FRAGMENTO SELECCIONADO =>

Pero aún hay más: tenemos el Brexit, ya con fecha definida (el 23 de junio de este año), en que los ingleses decidirán si se quedan o no en las estructuras europeas, el desafío de Turquía, que cada día pasa se aleja más de los valores y principios de la UE y, finalmente, en enfriamiento de las relaciones con Rusia y las consecuencias políticas, económicas, comerciales y diplomáticas que acarrea esa suerte de regreso a la guerra fría.
En lo que respecta al Brexit, hay que reconocer la valentía del primer ministro británico, David Cameron, quien se opone con ahínco a la posibilidad de un Reino Unido fuera de la UE y que busca una nueva relación entre su país y la UE. La campaña será dura, sobre todo porque la división en el seno de los conservadores ha llegado hasta el mismo gobierno y el euroescepticismo ha calado en las filas del partido gobernante, de tal manera que hasta el emblemático y carismático alcalde de Londres, Boris Johnson, está apoyando el Brexit, es decir, la salida del Reino Unido de la UE, habiendo sido uno de los duros golpes sufrido por Cameron en el interior de sus propias filas. Duro pero que no hace imposible la tarea; los británicos son la gente más pragmática y realista del mundo y cuesta creer que vayan a convertirse en pleno siglo XXI en una suerte de Corea del Norte capitalista enclavada a apenas unos kilómetros de las costas francesas.

INFORMACIÓN DE ORIGEN =>
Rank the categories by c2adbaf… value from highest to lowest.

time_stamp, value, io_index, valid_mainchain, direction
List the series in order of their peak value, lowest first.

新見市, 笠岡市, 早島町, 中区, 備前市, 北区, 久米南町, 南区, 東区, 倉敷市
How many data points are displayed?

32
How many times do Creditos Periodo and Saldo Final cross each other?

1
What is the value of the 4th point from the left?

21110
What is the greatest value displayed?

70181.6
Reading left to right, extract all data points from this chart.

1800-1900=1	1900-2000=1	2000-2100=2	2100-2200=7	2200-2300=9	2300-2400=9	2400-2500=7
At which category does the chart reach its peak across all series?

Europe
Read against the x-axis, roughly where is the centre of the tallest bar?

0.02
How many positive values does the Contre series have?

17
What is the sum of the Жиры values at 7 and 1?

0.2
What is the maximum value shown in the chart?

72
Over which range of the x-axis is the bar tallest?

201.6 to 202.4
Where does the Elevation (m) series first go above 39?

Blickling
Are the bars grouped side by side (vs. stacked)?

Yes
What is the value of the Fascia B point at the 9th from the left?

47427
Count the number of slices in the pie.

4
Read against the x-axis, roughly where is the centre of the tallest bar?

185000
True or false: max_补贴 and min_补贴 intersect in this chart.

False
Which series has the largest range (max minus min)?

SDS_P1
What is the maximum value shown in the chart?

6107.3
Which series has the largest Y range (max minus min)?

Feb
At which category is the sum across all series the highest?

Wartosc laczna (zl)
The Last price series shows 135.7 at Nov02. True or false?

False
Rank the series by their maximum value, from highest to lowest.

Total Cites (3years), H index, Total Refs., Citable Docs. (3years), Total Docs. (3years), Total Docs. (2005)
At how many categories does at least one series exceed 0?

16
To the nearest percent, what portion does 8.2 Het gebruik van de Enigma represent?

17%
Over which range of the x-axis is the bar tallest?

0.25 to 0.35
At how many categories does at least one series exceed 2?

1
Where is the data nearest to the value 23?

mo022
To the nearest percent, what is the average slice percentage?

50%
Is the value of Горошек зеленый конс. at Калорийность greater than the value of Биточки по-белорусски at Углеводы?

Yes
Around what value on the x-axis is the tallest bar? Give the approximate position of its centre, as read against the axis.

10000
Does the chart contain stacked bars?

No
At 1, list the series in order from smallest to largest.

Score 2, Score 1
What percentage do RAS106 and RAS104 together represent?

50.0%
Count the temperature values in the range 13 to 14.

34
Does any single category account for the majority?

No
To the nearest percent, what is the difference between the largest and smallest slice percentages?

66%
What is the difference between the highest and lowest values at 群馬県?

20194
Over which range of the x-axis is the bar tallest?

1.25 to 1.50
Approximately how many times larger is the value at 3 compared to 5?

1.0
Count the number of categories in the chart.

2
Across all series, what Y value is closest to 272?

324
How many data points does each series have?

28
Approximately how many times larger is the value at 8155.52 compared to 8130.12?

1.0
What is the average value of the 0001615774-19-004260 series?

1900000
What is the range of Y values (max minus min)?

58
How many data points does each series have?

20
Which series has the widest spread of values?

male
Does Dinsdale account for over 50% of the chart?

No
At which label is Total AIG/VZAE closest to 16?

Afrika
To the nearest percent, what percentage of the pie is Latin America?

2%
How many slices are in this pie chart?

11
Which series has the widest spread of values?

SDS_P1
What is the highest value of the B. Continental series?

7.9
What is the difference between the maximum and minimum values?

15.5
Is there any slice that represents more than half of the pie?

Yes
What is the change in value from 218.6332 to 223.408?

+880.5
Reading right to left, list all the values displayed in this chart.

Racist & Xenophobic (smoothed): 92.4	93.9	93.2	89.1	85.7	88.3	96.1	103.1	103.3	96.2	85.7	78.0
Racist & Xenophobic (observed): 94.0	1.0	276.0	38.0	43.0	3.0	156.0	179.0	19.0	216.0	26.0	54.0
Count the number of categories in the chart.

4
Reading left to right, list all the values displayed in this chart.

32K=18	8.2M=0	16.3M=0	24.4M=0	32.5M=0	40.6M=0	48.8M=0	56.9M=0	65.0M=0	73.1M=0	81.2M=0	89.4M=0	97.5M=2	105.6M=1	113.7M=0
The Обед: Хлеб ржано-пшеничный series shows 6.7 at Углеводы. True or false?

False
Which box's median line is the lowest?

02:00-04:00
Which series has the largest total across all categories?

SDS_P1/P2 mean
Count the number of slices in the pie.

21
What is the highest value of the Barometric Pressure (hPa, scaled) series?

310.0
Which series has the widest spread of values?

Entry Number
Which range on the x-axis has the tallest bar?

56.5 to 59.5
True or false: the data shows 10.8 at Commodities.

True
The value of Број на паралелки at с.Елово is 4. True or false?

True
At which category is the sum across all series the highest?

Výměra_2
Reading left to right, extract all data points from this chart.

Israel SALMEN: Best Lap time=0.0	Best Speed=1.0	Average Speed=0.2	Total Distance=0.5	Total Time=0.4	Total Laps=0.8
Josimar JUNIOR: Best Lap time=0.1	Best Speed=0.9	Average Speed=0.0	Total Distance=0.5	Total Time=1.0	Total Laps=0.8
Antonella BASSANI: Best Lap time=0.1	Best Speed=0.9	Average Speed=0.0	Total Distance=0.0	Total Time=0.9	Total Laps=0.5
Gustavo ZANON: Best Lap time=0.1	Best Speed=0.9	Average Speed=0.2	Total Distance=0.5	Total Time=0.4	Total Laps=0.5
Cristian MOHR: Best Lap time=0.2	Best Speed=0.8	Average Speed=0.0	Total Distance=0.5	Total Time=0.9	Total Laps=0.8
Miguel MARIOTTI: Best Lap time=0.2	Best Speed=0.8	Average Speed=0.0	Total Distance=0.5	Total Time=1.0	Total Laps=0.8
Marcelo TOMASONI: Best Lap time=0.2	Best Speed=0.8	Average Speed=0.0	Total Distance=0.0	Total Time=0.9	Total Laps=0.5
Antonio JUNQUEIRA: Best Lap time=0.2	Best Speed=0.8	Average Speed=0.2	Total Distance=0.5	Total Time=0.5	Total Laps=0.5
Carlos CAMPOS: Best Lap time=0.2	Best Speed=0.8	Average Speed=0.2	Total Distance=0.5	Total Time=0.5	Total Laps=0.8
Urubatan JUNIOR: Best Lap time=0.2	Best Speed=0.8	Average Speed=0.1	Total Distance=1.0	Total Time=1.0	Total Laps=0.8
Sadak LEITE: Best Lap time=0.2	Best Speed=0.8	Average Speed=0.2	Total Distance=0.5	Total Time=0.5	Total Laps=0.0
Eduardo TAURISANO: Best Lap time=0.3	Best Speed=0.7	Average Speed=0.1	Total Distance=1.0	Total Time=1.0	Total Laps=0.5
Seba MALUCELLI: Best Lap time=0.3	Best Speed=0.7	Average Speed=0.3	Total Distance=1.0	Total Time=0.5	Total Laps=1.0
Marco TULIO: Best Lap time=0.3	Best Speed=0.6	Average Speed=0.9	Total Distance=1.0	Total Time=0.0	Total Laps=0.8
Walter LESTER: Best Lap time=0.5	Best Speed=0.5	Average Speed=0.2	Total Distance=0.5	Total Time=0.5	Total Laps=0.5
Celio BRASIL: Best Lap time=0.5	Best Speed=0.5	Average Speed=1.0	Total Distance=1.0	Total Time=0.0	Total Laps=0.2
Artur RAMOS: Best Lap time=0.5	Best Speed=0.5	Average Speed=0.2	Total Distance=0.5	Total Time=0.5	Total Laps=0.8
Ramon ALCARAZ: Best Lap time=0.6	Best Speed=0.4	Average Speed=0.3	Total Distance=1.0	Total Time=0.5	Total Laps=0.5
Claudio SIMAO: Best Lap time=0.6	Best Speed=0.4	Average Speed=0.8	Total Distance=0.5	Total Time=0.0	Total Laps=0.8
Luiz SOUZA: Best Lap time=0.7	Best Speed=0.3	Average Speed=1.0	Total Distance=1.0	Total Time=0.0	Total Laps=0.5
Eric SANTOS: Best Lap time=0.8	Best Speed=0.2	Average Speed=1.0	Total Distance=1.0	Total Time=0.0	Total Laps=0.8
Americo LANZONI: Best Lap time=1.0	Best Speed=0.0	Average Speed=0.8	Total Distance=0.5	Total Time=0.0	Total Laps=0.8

ACCIÓN REQUERIDA 1 =>
En el fragmento seleccionado, ¿qué alcalde de Londres está apoyando el Brexit?
ACCIÓN REQUERIDA 2 =>
Cita textualmente la parte del fragmento seleccionado que comienza en "Pero aún hay" y termina en "la guerra fría.".

RESULTADO 1 =>
Boris Johnson.

RESULTADO 2 =>
Pero aún hay más: tenemos el Brexit, ya con fecha definida (el 23 de junio de este año), en que los ingleses decidirán si se quedan o no en las estructuras europeas, el desafío de Turquía, que cada día pasa se aleja más de los valores y principios de la UE y, finalmente, en enfriamiento de las relaciones con Rusia y las consecuencias políticas, económicas, comerciales y diplomáticas que acarrea esa suerte de regreso a la guerra fría.